───── Records to use

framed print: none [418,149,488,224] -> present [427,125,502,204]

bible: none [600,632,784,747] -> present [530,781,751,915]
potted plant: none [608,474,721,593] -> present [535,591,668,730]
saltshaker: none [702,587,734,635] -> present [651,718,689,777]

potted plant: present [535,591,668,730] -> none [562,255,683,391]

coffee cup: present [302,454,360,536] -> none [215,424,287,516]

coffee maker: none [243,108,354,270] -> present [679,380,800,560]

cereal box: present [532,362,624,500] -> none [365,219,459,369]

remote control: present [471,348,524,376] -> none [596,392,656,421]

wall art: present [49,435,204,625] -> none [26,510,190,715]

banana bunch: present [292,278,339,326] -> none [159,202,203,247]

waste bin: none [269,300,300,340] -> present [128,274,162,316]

──────────

- Task objective
Go through the data line by line and work out how many lines contain "coffee". Give only that number.

- Exercise response
2